* _Exercise description_: Copy every record verbatim but exclude the pictures.
━━━━━ Task data ━━━━━
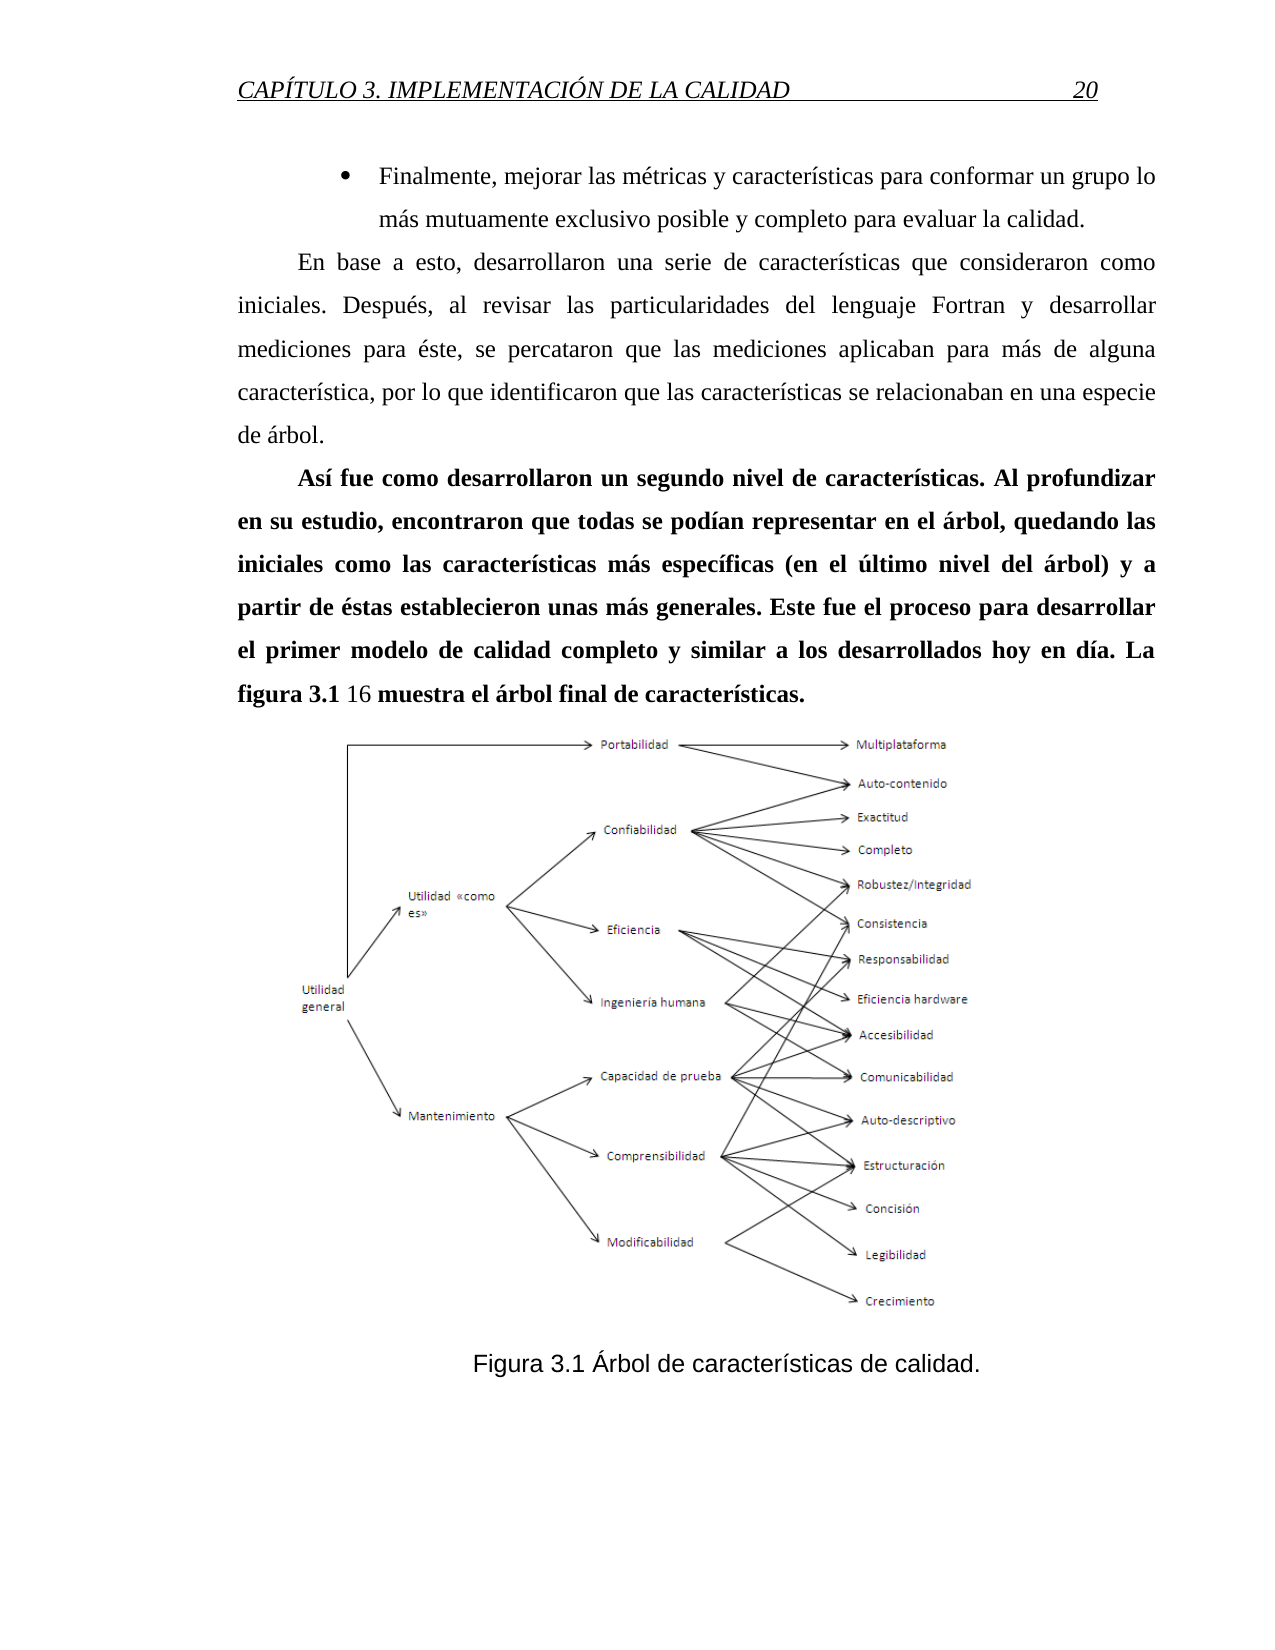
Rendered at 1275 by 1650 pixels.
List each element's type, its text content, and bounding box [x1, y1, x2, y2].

picture [297, 721, 1010, 1335]
text Figura 3.1 Árbol de características de calidad. [237, 1349, 1157, 1377]
text Así fue como desarrollaron un segundo nivel de características. Al profundizar en su estudio, encontraron que todas se podían representar en el árbol, quedando las iniciales como las características más específicas (en el último nivel del árbol) y a partir de éstas establecieron unas más generales. Este fue el proceso para desarrollar el primer modelo de calidad completo y similar a los desarrollados hoy en día. La figura 3.1 muestra el árbol final de características. [237, 463, 1157, 707]
list Finalmente, mejorar las métricas y características para conformar un grupo lo más mutuamente exclusivo posible y completo para evaluar la calidad. [341, 161, 1157, 233]
text En base a esto, desarrollaron una serie de características que consideraron como iniciales. Después, al revisar las particularidades del lenguaje Fortran y desarrollar mediciones para éste, se percataron que las mediciones aplicaban para más de alguna característica, por lo que identificaron que las características se relacionaban en una especie de árbol. [237, 247, 1157, 449]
━━━━━
* _Solution_:
Rendered at 1275 by 1650 pixels.
List each element's type, its text content, and bounding box [x1, y1, x2, y2].

picture [297, 721, 1010, 1335]
text Figura 3.1 Árbol de características de calidad. [237, 1349, 1157, 1377]
text Así fue como desarrollaron un segundo nivel de características. Al profundizar en su estudio, encontraron que todas se podían representar en el árbol, quedando las iniciales como las características más específicas (en el último nivel del árbol) y a partir de éstas establecieron unas más generales. Este fue el proceso para desarrollar el primer modelo de calidad completo y similar a los desarrollados hoy en día. La figura 3.1 muestra el árbol final de características. [237, 463, 1157, 707]
list Finalmente, mejorar las métricas y características para conformar un grupo lo más mutuamente exclusivo posible y completo para evaluar la calidad. [341, 161, 1157, 233]
text En base a esto, desarrollaron una serie de características que consideraron como iniciales. Después, al revisar las particularidades del lenguaje Fortran y desarrollar mediciones para éste, se percataron que las mediciones aplicaban para más de alguna característica, por lo que identificaron que las características se relacionaban en una especie de árbol. [237, 247, 1157, 449]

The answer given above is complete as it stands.